William Hume (3 April 1862 – 1941) was an Irish cyclist. He demonstrated the supremacy of John Boyd Dunlop's newly invented pneumatic tyres in 1889, winning the tyre's first ever races in Ireland and then England.

Career
In March 1889 Hume, the captain of the Belfast Cruisers Cycling Club, was the first member of the public to purchase a "safety bicycle" fitted with Dunlop's newly patented pneumatic tyres. Dunlop suggested that it would be advantageous to Hume to use them in a race.  Thus on 18 May 1889 he won all four cycling events at the Queen's College Sports held on the North of Ireland Cricket Club Grounds, (or Queens College playing fields) at Cherryvale, Belfast.

Entrepreneur and paper manufacturer  Harvey du Cros was present at the meet, and was so impressed that within six months he had acquired the patent rights (or in 1896) for £3,000 and floated the first Pneumatic Tyre Company.

Hume went on to be the person to introduce the new invention to England, when, in 1889, he raced on pneumatics in Liverpool, winning all but one of the cycling events.

Hume's achievements were celebrated in 1938 when Cycling Weekly, then known simply as Cycling awarded him his own page in the Golden Book of Cycling.

Patent dispute
Dunlop's patent, which he had sold to Du Cros, was legally disputed. Two years after he was granted the patent Dunlop was officially informed that it was invalid as Scottish inventor Robert William Thomson (1822–1873) had patented the idea in France in 1846 and in the US in 1847. Dunlop's patent was later declared invalid on the basis of Thomson's prior art.

━━━━━━━━━━━━━━━━━━━━

* **REQUIRED ACTIONS**
1. In the passage on William Hume, how many cycling events did Hume win at the Queen's College Sports on 18 May 1889?
2. Repeat the passage on William Hume word for word, starting at "William Hume (3" and ending at "and then England.".
3. Carry on the passage on William Hume from the point where it stops.
The material after this point comes from a different source than the passage on William Hume.

* **DATA SHOWN**
━━━━━━━━━━━━━━━━━━━━

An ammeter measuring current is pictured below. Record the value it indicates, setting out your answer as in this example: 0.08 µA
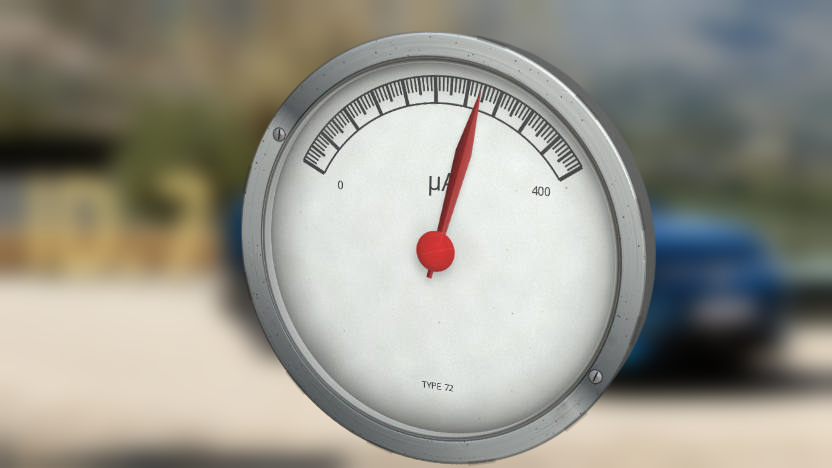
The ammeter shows 260 µA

━━━━━━━━━━━━━━━━━━━━

* **RESULTS**
1. All four

2.
William Hume (3 April 1862 – 1941) was an Irish cyclist. He demonstrated the supremacy of John Boyd Dunlop's newly invented pneumatic tyres in 1889, winning the tyre's first ever races in Ireland and then England.

3.
References

Further reading
Warwick University - A Catalogue of the papers of John Boyd Dunlop (1840-1921). Warwick University, Dunlop patents submissions
 MSS.328/N5/3/2/13A Typescript Legal Statements concerning the invention of the pneumatic tyre [sic] ? c.1890

Websites 

 https://www.roadbikerider.com/who-in-the-world-was-willie-hume-d1/

 Statement made by John Boyd Dunlop to John B. Purchase of 11 Queen Victoria Street for the Pneumatic Tyre Company, charting the history of his invention of the pneumatic tyre, undated.

 Pages three and four of a statement made by Finlay Sinclair to the same [pages one and two not present].

 Statement of William Hume of Temple More Avenue, Belfast, manufacturer, attached to the above, in which he claimed to have been the first person to have purchased a roadster cycle fitted with Dunlop tyres. This happened in March 1889. In May 1889 he purchased a Dunlop racer and won four first prizes at the Queen's College Sports, Belfast. This statement is annotated in manuscript by Dunlop.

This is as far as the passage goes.